- [INSTRUCTIONS FOR THE TASK]: Would you return each record that follows word for word, without its pictures?
___ AVAILABLE RECORDS
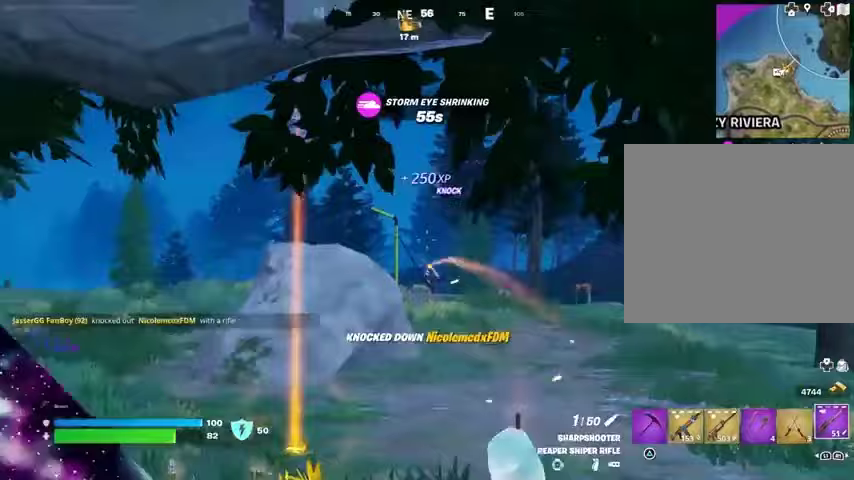
{"buttons": [], "left_stick": "up-right", "right_stick": "right", "events": [[333, "right_stick", "right"], [400, "left_stick", "up-right"]]}
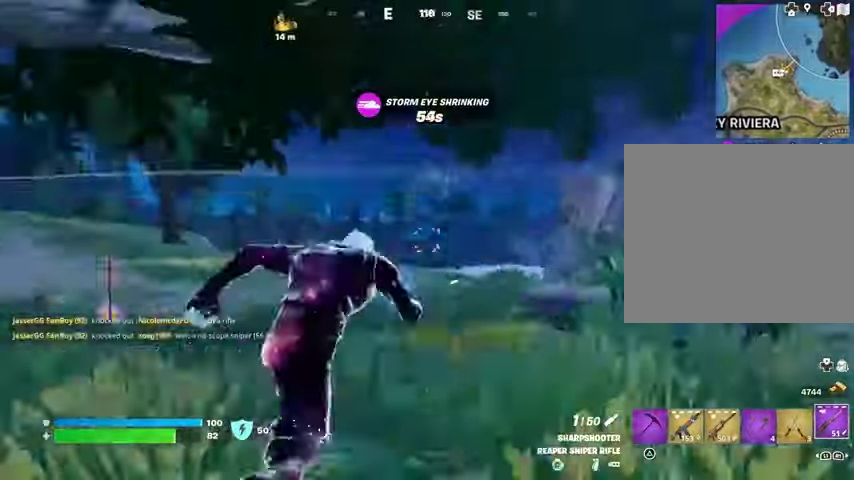
{"buttons": [], "left_stick": "up-left", "right_stick": "left", "events": [[67, "right_stick", "center"], [200, "left_stick", "up"], [300, "left_stick", "up-left"], [400, "right_stick", "left"]]}
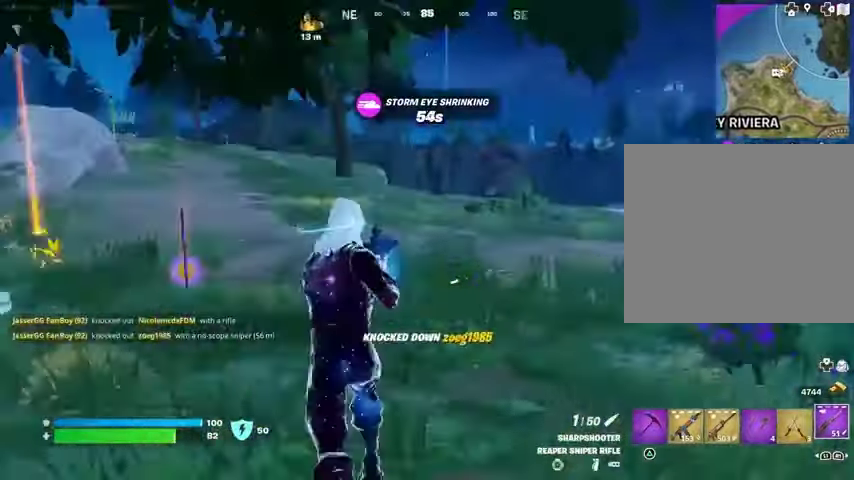
{"buttons": [], "left_stick": "up-right", "right_stick": "up-left", "events": [[33, "L1", "down"], [67, "left_stick", "up-right"], [67, "right_stick", "center"], [100, "L1", "up"], [300, "L3", "down"], [433, "L3", "up"], [500, "right_stick", "up-left"]]}
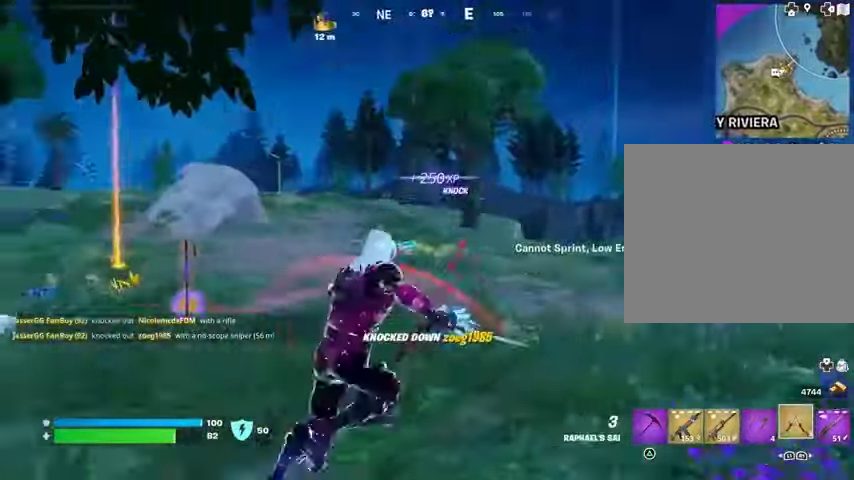
{"buttons": [], "left_stick": "up", "right_stick": "up-left", "events": [[133, "L2", "down"], [133, "left_stick", "up"], [133, "right_stick", "center"], [233, "L2", "up"], [433, "right_stick", "up-left"]]}
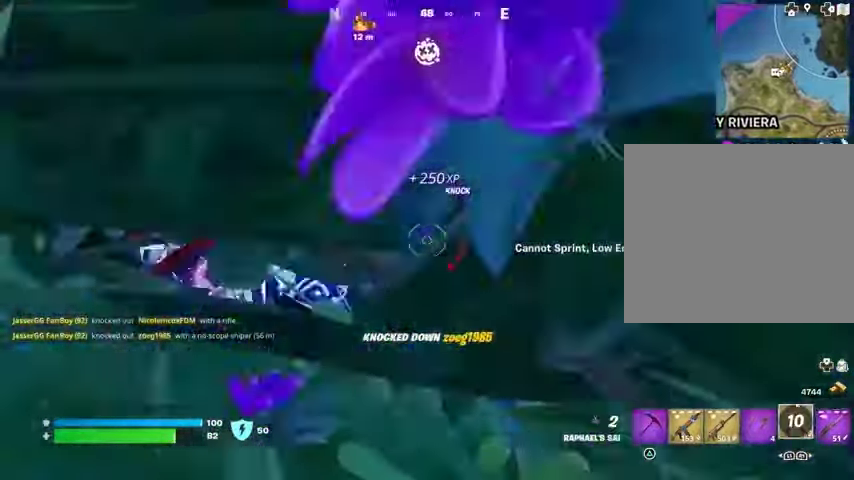
{"buttons": [], "left_stick": "up", "right_stick": "center", "events": [[33, "right_stick", "center"], [133, "right_stick", "down"], [400, "right_stick", "center"]]}
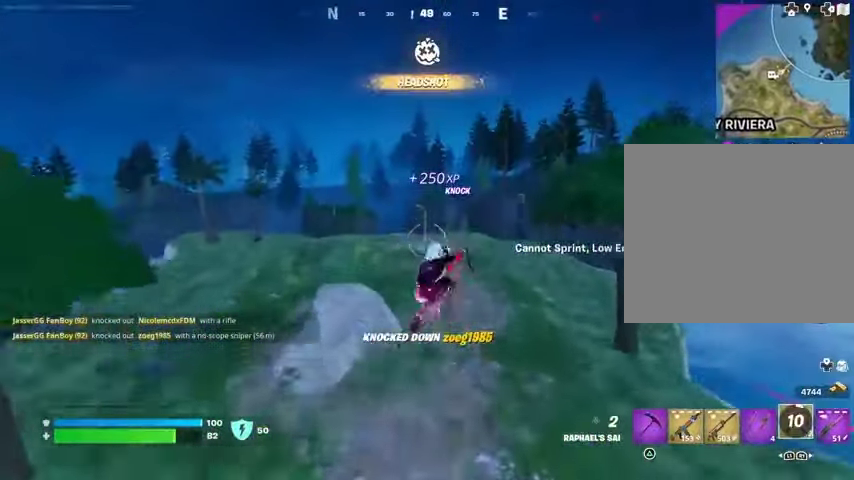
{"buttons": [], "left_stick": "up", "right_stick": "center", "events": [[300, "L1", "down"], [367, "L1", "up"], [467, "L1", "down"], [500, "L1", "up"]]}
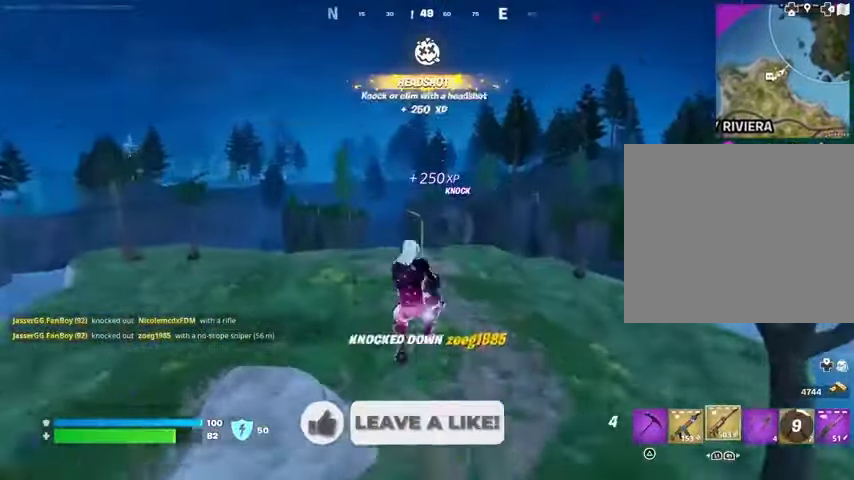
{"buttons": ["L2"], "left_stick": "up", "right_stick": "center", "events": [[167, "R3", "down"], [267, "R3", "up"], [500, "L2", "down"]]}
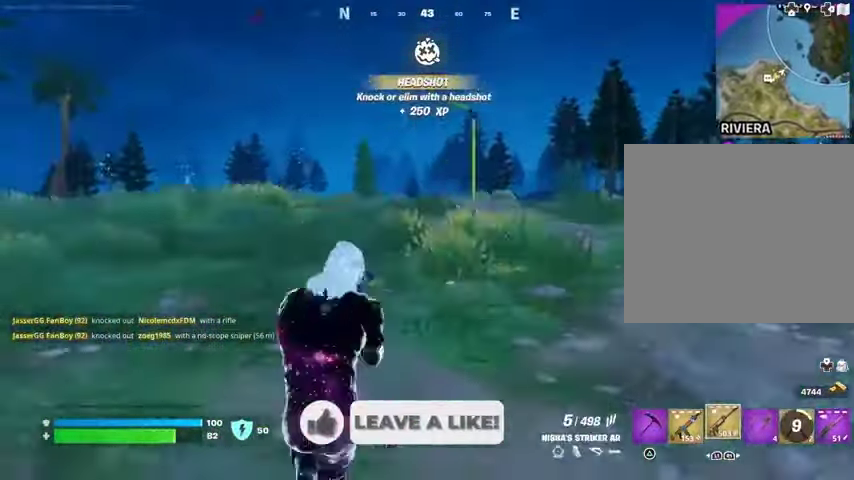
{"buttons": ["L2"], "left_stick": "up", "right_stick": "center", "events": [[267, "right_stick", "up"], [333, "right_stick", "center"]]}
______
- [EXERCISE SOLUTION]:
{"buttons": [], "left_stick": "up-right", "right_stick": "right", "events": [[333, "right_stick", "right"], [400, "left_stick", "up-right"]]}
{"buttons": [], "left_stick": "up-left", "right_stick": "left", "events": [[67, "right_stick", "center"], [200, "left_stick", "up"], [300, "left_stick", "up-left"], [400, "right_stick", "left"]]}
{"buttons": [], "left_stick": "up-right", "right_stick": "up-left", "events": [[33, "L1", "down"], [67, "left_stick", "up-right"], [67, "right_stick", "center"], [100, "L1", "up"], [300, "L3", "down"], [433, "L3", "up"], [500, "right_stick", "up-left"]]}
{"buttons": [], "left_stick": "up", "right_stick": "up-left", "events": [[133, "L2", "down"], [133, "left_stick", "up"], [133, "right_stick", "center"], [233, "L2", "up"], [433, "right_stick", "up-left"]]}
{"buttons": [], "left_stick": "up", "right_stick": "center", "events": [[33, "right_stick", "center"], [133, "right_stick", "down"], [400, "right_stick", "center"]]}
{"buttons": [], "left_stick": "up", "right_stick": "center", "events": [[300, "L1", "down"], [367, "L1", "up"], [467, "L1", "down"], [500, "L1", "up"]]}
{"buttons": ["L2"], "left_stick": "up", "right_stick": "center", "events": [[167, "R3", "down"], [267, "R3", "up"], [500, "L2", "down"]]}
{"buttons": ["L2"], "left_stick": "up", "right_stick": "center", "events": [[267, "right_stick", "up"], [333, "right_stick", "center"]]}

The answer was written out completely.